The IRS said it found a few plan sponsors in its review that either did not have adequate fidelity bonding or did not deposit contributions by the required deadlines (see “(b)lines Ask the Experts – What Is a Fidelity Bond?”).
Under the Employee Retirement Income Security Act (ERISA), plan sponsors are required to secure fidelity bonds to protect the plan against loss because of fraud or dishonesty by any plan fiduciary or someone who handles the plan’s assets.
The IRS reminds plan sponsors that every plan meeting the bonding requirement is required to secure a bond for at least 10% of the amount of funds handled during a plan year ($1,000 minimum and $500,000 maximum per plan). The Department of Labor (DOL) increased the maximum required bond to $1,000,000 for officials of plans that hold employer securities for plan years beginning on or after January 1, 2008. For more guidance on ERISA fidelity bonding requirements, see DOL Field Assistance Bulletin 2008-04.

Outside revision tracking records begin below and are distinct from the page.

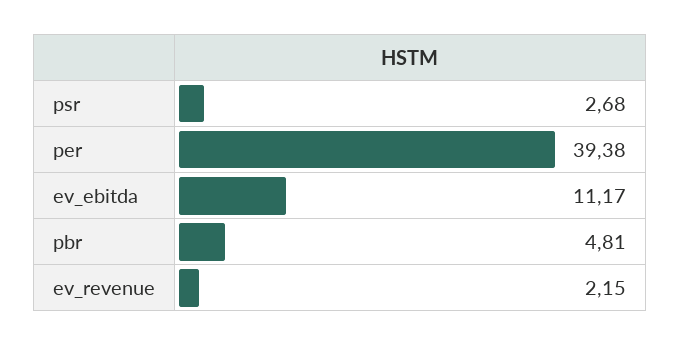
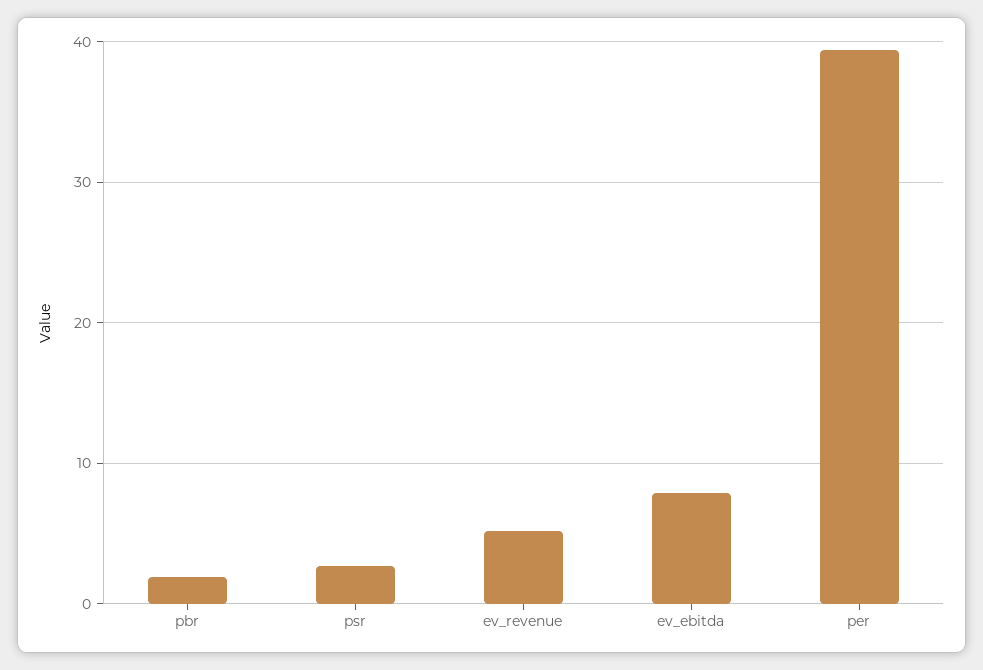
  {
    "psr": 2.68,
    "per": 39.38,
-   "ev_ebitda": 11.17,
+   "ev_ebitda": 8,
-   "pbr": 4.81,
+   "pbr": 2,
-   "ev_revenue": 2.15
+   "ev_revenue": 5
  }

About the issue of contribution deposits, the IRS reminds plan sponsors that they are required to keep employee contributions and salary deferral contributions separate from the company’s general funds. The DOL requires that the employer must deposit contributions into the trust as soon as administratively possible.
Rules for when an employer must deposit matching or other contributions are different from those for elective deferrals. To obtain a current tax deduction, the employer must deposit matching contributions by the employer’s income tax return filing deadline, including extensions.